## Vorgegebener Text
Maike und Jörg Probst,
Zuma-Zuma, Encho Keryazov
Kommen wir zu den
Darbietungen, die eigens für Heilbronn engagiert wurden. Die
Temperamentsbündel der Truppe Zuma-Zuma sorgen mit ihren
Menschenpyramiden, Sprüngen und Limboeinlagen für den perfekten
Einstieg in die Show. Wie man dies von derartigen Gruppen erwartet,
versprühen sie jede Menge Lebensfreude und reißen das Publikum
gleich von Anfang an mit. Richtig Spaß haben und machen auch die
Paviane von Maike und Jörg Probst, die in neuer Aufmachung nach
Heilbronn zurückgekehrt sind. Die gezeigten Tricks sind erstaunlich,
scheinen den Tieren aber trotzdem keine sonderliche Mühe zu machen.
Vielmehr wird hier ganz offensichtlich auf den natürlichen
Spieltrieb gesetzt. Das Vertrauen der Tiere zu ihren menschlichen
Partnern, insbesondere zu Maike Probst, wird dabei immer wieder
sichtbar. Der bereits erwähnte „Supermann“ Encho Keryazov zelebriert
muskelbepackt seine sagenhaften Handstandvariationen. Die
Präsentation ist bekanntermaßen perfekt durchgestylt. Neu für mich
sind seine Übungen, die er an der vertikalen Stange zeigt, nachdem
er auf dieser im Handstand gen Kuppel gefahren wurde. Als Nummer vor
der Pause erleben wir die Flying Farfan aus den USA. Sie arbeiten
mit zwei übereinander angeordneten Fängern und zeigen eine Vielzahl
verschiedener Sprünge. Der Dreifache gelingt an diesem ersten Abend
jedoch auch im zweiten Versuch nicht.

## Arbeitsauftrag 1
Schreiben Sie aus den Datensätzen die Zeilen ab, die von der Zeile mit „#### 3.2.2 Instruções“ bis zum Ende der Datensätze reichen, beide Enden eingeschlossen.

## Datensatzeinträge
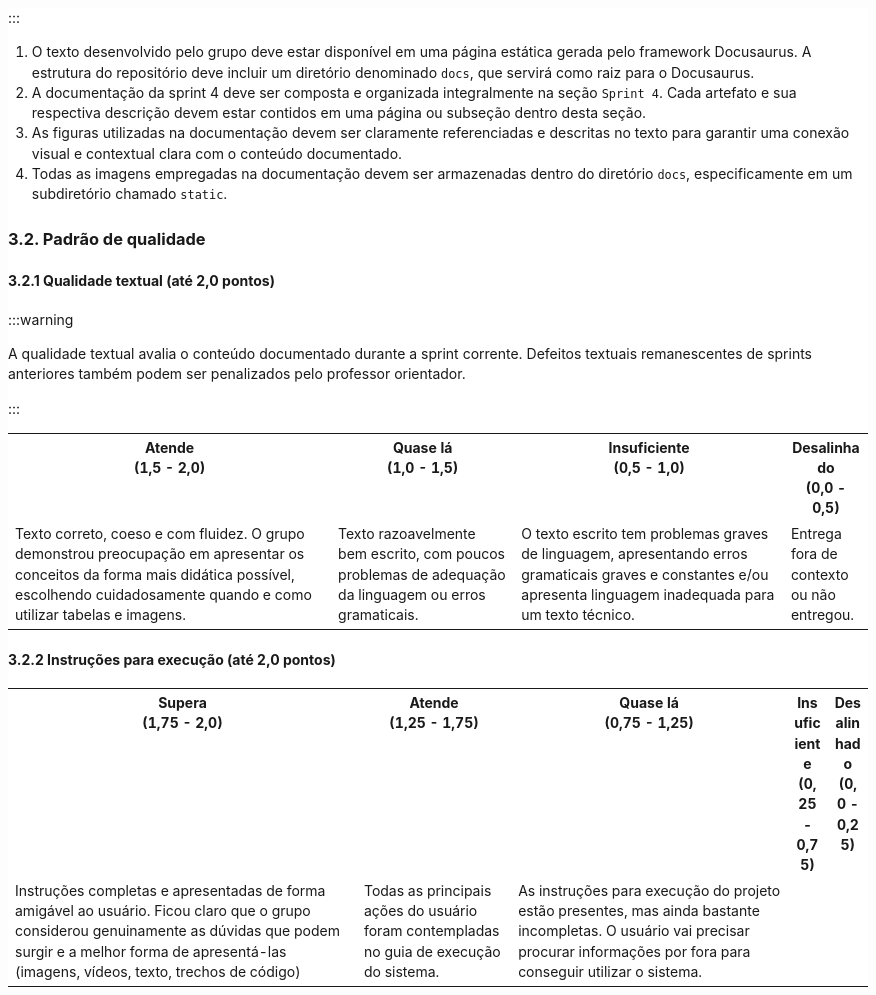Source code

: :::

1. O texto desenvolvido pelo grupo deve estar disponível em uma página estática
   gerada pelo framework Docusaurus. A estrutura do repositório deve incluir um
   diretório denominado `docs`, que servirá como raiz para o Docusaurus.
2. A documentação da sprint 4 deve ser composta e organizada integralmente na
   seção `Sprint 4`. Cada artefato e sua respectiva descrição devem estar
   contidos em uma página ou subseção dentro desta seção.
3. As figuras utilizadas na documentação devem ser claramente referenciadas e
   descritas no texto para garantir uma conexão visual e contextual clara com o
   conteúdo documentado.
4. Todas as imagens empregadas na documentação devem ser armazenadas dentro do
   diretório `docs`, especificamente em um subdiretório chamado `static`.

### 3.2. Padrão de qualidade

#### 3.2.1 Qualidade textual (até 2,0 pontos)

:::warning

A qualidade textual avalia o conteúdo documentado durante a sprint corrente.
Defeitos textuais remanescentes de sprints anteriores também podem ser
penalizados pelo professor orientador.

:::

<table>
  <tr>
    <th>Atende<br/>(1,5 - 2,0)</th>
    <th>Quase lá<br/>(1,0 - 1,5)</th>
    <th>Insuficiente<br/>(0,5 - 1,0)</th>
    <th>Desalinhado<br/>(0,0 - 0,5)</th>
  </tr>
  <tr>
    <td>Texto correto, coeso e com fluidez. O grupo demonstrou preocupação em
    apresentar os conceitos da forma mais didática possível, escolhendo
    cuidadosamente quando e como utilizar tabelas e imagens.</td>
    <td>Texto razoavelmente bem escrito, com poucos problemas de adequação da
    linguagem ou erros gramaticais.</td>
    <td>O texto escrito tem problemas graves de linguagem, apresentando erros
    gramaticais graves e constantes e/ou apresenta linguagem inadequada para um
    texto técnico.</td>
    <td>Entrega fora de contexto ou não entregou.</td>
  </tr>
</table>

#### 3.2.2 Instruções para execução (até 2,0 pontos)

<table>
  <tr>
    <th>Supera<br/>(1,75 - 2,0)</th>
    <th>Atende<br/>(1,25 - 1,75)</th>
    <th>Quase lá<br/>(0,75 - 1,25)</th>
    <th>Insuficiente<br/>(0,25 - 0,75)</th>
    <th>Desalinhado<br/>(0,0 - 0,25)</th>
  </tr>
  <tr>
    <td>Instruções completas e apresentadas de forma amigável ao usuário. Ficou
    claro que o grupo considerou genuinamente as dúvidas que podem surgir e a
    melhor forma de apresentá-las (imagens, vídeos, texto, trechos de
    código)</td>
    <td>Todas as principais ações do usuário foram contempladas no guia de
    execução do sistema.</td>
    <td>As instruções para execução do projeto estão presentes, mas ainda
    bastante incompletas. O usuário vai precisar procurar informações por fora
    para conseguir utilizar o sistema.</td>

## Arbeitsauftrag 2
Setzen Sie den Text über die Zirkusvorstellung in Heilbronn nach seinem letzten Satz fort.

## Ausgabe 1
#### 3.2.2 Instruções para execução (até 2,0 pontos)

<table>
  <tr>
    <th>Supera<br/>(1,75 - 2,0)</th>
    <th>Atende<br/>(1,25 - 1,75)</th>
    <th>Quase lá<br/>(0,75 - 1,25)</th>
    <th>Insuficiente<br/>(0,25 - 0,75)</th>
    <th>Desalinhado<br/>(0,0 - 0,25)</th>
  </tr>
  <tr>
    <td>Instruções completas e apresentadas de forma amigável ao usuário. Ficou
    claro que o grupo considerou genuinamente as dúvidas que podem surgir e a
    melhor forma de apresentá-las (imagens, vídeos, texto, trechos de
    código)</td>
    <td>Todas as principais ações do usuário foram contempladas no guia de
    execução do sistema.</td>
    <td>As instruções para execução do projeto estão presentes, mas ainda
    bastante incompletas. O usuário vai precisar procurar informações por fora
    para conseguir utilizar o sistema.</td>

## Ausgabe 2
Truppe aus Shenyang,
Peres Brothers, Finale
Das Programm endet mit
zwei an sich erstklassigen Darbietungen. Eine achtköpfige Truppe aus
Shenyang zeigt am russischen Barren tolle Sprünge. Schade nur, dass
der Haupttrick - drei aufeinander folgende Salti im Zwei-Mann-Hoch -
von zwei noch sehr jung wirkenden Artistenkindern ausgeführt wird.
Uneingeschränkte Begeisterung hingegen für die Peres Brothers. Ihre
Partnerequilibristik ist unverändert leistungsstark, die gesamte
Darbietung perfekt choreografiert. So entstehen immer wieder
unglaubliche Abläufe und Figuren. Sie ernten frenetischen Applaus,
der sich auf das Finale überträgt und in Standing Ovations mündet.
Das Finale selbst wird von Fabian Egli singend eingeleitet. Die
beleuchteten Sternenkostüme des Balletts passen hier perfekt zum
weihnachtlichen Anlass der Show.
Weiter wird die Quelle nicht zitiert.